Integrating with editors was also possible due to the awesome design of these first-pary debuggers.
Microsoft saw this and presented a unified communcation layer on top of existing debuggers. This is called Debug Adapter Protocol
.
With the right UI to present a debugger, debugging without leaving your editor became less of a hassle.
It is quite new and it’s adoption is on the way. Currently almost all the modern editors support DAP. Most languages either come with a DAP enabled debugger or a third-party program provides it.
It’s technical details can be found here
Microservices
You must have noticed something, all the features except text editing have been moved out of the editor.
Thus the text editor has been microserviced instead of the previously monolith structure. This is the reason for the speed modern editors provide, while providing such advanced features.
While this is not a perfect example for a microservice architecture it is not a bad one.
The advantage of all editors built on these principles are
- Better editing functionality
- All editors have same syntax highlighting, intellisense and debugging capabilities.
- Very fast code feedback.
- Easily recover from crashes and errors.
- More fine control over code features.
Gone are the days editors are popular, because of their language support.

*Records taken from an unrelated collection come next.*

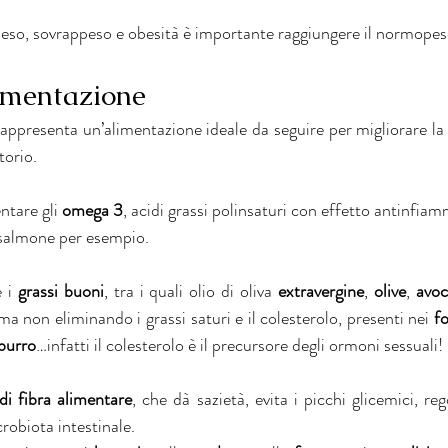
opeso, sovrappeso e obesità è importante raggiungere il normopes
limentazione
rappresenta un’alimentazione ideale da seguire per migliorare la fer
torio.
tare gli 
omega 3
, acidi grassi polinsaturi con effetto antinfiam
 salmone per esempio.
 i 
grassi buoni
, tra i quali olio di oliva 
extravergine
, 
olive
, 
avo
ma non eliminando i grassi saturi e il colesterolo, presenti nei 
f
burro
…infatti il colesterolo è il precursore degli ormoni sessuali!
 di fibra alimentare
, che dà sazietà, evita i picchi glicemici, rego
crobiota intestinale. 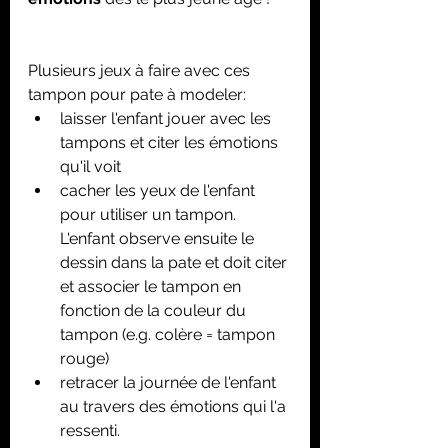
Plusieurs jeux à faire avec ces 
tampon pour pate à modeler:
laisser l'enfant jouer avec les 
tampons et citer les émotions 
qu'il voit
cacher les yeux de l'enfant 
pour utiliser un tampon. 
L'enfant observe ensuite le 
dessin dans la pate et doit citer 
et associer le tampon en 
fonction de la couleur du 
tampon (e.g. colère = tampon 
rouge)
retracer la journée de l'enfant 
au travers des émotions qui l'a 
ressenti.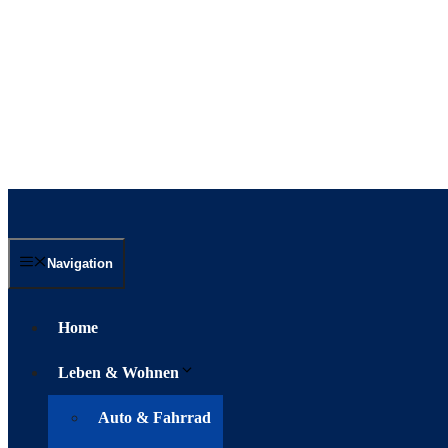
Navigation
Home
Leben & Wohnen
Auto & Fahrrad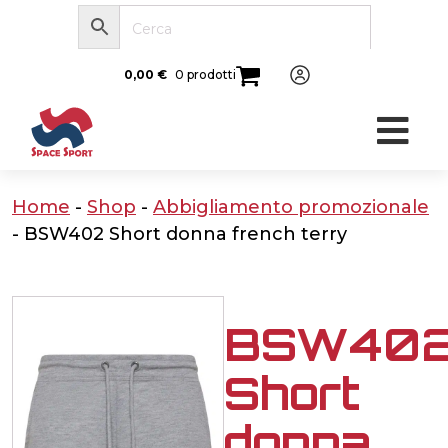
0,00
€
0 prodotti
Home
-
Shop
-
Abbigliamento promozionale
-
BSW402 Short donna french terry
BSW40
Short
donna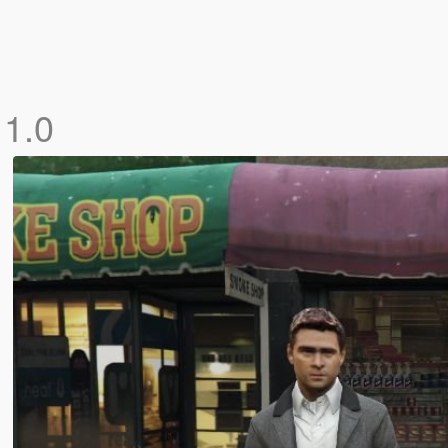
]
1.0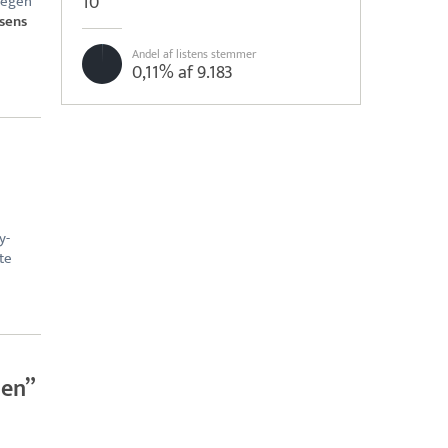
10
tregen
sens
Andel af listens stemmer
0,11% af 9.183
y-
te
den”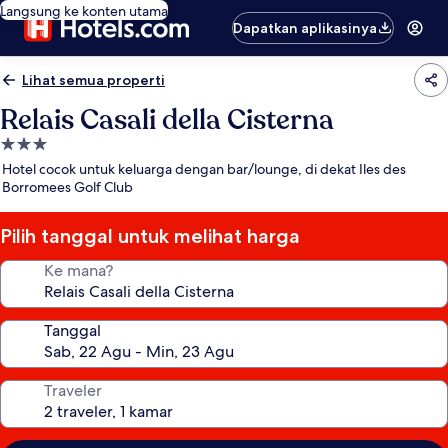
Langsung ke konten utama
Dapatkan aplikasinya
Lihat semua properti
Relais Casali della Cisterna
Properti
bintang
Hotel cocok untuk keluarga dengan bar/lounge, di dekat Iles des
3.0
Borromees Golf Club
Pilih tanggal untuk melihat harga
Ke mana?
Tanggal
Traveler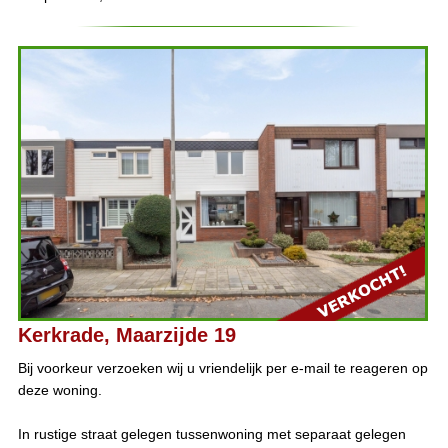
Kerkrade, Maarzijde 19
Bij voorkeur verzoeken wij u vriendelijk per e-mail te reageren op
deze woning.
In rustige straat gelegen tussenwoning met separaat gelegen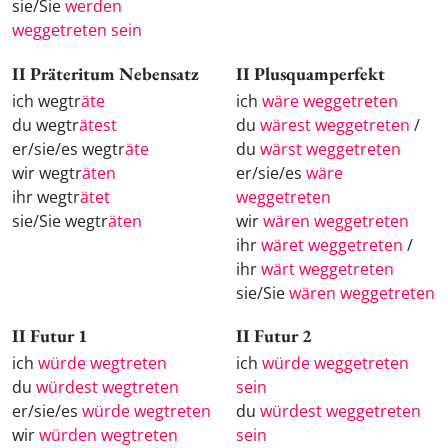
sie/Sie
werden
weggetreten sein
II Präteritum Nebensatz
II Plusquamperfekt
ich wegtr
äte
ich
wäre weggetreten
du wegtr
ätest
du
wärest weggetreten
/
er/sie/es wegtr
äte
du
wärst weggetreten
wir wegtr
äten
er/sie/es
wäre
ihr wegtr
ätet
weggetreten
sie/Sie wegtr
äten
wir
wären weggetreten
ihr
wäret weggetreten
/
ihr
wärt weggetreten
sie/Sie
wären weggetreten
II Futur 1
II Futur 2
ich
würde wegtreten
ich
würde weggetreten
du
würdest wegtreten
sein
er/sie/es
würde wegtreten
du
würdest weggetreten
wir
würden wegtreten
sein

Now editors can focus on making text editing efficient and productive.
Language developers can focus on making their language easily written on multiple editors simultaenously.
If you are feeling adventurous, you might wanna try other editors for their editing features. Here is a list of editors with their editing features you might wanna try out:
! Beware by being adventurous you might be caught in the middle of the Editor Wars. Take your next steps very carefully!
- Neo[vim] - Modal editing with Action-Object methodology
- Kakoune/Helix - Modal editing with Object-Action methodology.
- Emacs - Macro editing with lisp based configuration.
- Visual Studio Code - Beginner Friendly, simple text editor for noobs.